WORK TO BE COMPLETED: From the listing below, tally the lines that include "information". Return only the total.
--- EXTRACTED DATA ---
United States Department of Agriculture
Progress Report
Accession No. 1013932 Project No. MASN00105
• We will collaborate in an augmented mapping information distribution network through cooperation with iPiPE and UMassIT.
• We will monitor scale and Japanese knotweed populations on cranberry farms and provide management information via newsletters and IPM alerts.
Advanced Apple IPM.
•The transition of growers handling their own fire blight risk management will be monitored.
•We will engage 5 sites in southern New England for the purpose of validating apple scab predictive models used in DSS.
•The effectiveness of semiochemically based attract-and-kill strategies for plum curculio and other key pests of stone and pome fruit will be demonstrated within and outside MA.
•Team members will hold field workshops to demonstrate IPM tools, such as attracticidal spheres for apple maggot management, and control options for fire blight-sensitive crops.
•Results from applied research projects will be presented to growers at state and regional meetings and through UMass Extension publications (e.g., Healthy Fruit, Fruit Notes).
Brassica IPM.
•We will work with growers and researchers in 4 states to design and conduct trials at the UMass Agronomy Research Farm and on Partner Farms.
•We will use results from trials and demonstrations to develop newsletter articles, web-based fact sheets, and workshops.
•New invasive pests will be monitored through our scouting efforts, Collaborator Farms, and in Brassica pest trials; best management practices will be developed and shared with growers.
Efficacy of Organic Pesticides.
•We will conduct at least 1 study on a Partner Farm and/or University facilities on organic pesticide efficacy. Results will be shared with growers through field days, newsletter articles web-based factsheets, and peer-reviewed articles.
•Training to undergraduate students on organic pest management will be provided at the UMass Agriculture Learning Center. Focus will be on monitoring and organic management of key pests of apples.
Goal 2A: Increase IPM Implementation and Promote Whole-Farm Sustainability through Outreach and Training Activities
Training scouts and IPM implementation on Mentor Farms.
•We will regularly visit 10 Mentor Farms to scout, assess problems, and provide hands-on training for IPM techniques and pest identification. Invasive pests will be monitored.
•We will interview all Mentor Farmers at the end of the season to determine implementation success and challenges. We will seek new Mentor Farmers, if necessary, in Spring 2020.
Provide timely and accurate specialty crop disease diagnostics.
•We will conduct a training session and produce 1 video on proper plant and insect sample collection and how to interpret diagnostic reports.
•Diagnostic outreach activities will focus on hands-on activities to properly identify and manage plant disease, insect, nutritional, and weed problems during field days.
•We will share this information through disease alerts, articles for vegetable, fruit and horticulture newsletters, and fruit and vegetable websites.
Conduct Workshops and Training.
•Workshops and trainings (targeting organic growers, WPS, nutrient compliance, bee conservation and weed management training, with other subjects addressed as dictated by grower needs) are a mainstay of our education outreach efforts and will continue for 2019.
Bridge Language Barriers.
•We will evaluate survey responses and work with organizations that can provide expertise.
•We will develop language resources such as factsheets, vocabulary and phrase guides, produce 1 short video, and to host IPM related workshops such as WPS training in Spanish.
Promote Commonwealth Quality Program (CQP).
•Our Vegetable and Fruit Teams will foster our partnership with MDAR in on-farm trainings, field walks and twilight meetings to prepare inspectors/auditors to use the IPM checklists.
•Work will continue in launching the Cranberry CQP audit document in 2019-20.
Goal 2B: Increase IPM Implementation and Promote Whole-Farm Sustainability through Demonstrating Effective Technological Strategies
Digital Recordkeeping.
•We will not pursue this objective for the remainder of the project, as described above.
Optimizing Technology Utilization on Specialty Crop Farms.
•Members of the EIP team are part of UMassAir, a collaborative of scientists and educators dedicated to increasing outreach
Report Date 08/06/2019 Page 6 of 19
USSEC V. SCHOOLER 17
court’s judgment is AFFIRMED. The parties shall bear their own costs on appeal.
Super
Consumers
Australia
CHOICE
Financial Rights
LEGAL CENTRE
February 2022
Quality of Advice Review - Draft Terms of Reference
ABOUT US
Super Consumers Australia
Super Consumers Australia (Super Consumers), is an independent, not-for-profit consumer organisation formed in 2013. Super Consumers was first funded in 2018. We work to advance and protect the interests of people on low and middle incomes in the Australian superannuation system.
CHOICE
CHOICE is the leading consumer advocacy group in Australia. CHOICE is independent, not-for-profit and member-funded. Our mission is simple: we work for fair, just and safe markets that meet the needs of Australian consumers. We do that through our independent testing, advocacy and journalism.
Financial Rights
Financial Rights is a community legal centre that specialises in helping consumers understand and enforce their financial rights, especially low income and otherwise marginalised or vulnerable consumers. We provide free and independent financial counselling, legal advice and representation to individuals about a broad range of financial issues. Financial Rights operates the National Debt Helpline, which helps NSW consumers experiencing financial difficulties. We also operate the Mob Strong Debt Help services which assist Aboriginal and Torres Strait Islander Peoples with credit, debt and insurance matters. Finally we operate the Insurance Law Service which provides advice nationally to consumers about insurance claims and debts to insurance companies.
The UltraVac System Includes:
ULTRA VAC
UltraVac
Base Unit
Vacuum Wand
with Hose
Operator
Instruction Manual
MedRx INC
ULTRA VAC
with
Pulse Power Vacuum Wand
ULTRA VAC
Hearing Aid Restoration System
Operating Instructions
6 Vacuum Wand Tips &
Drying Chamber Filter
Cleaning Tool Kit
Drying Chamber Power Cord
---
TASK RESPONSE: 3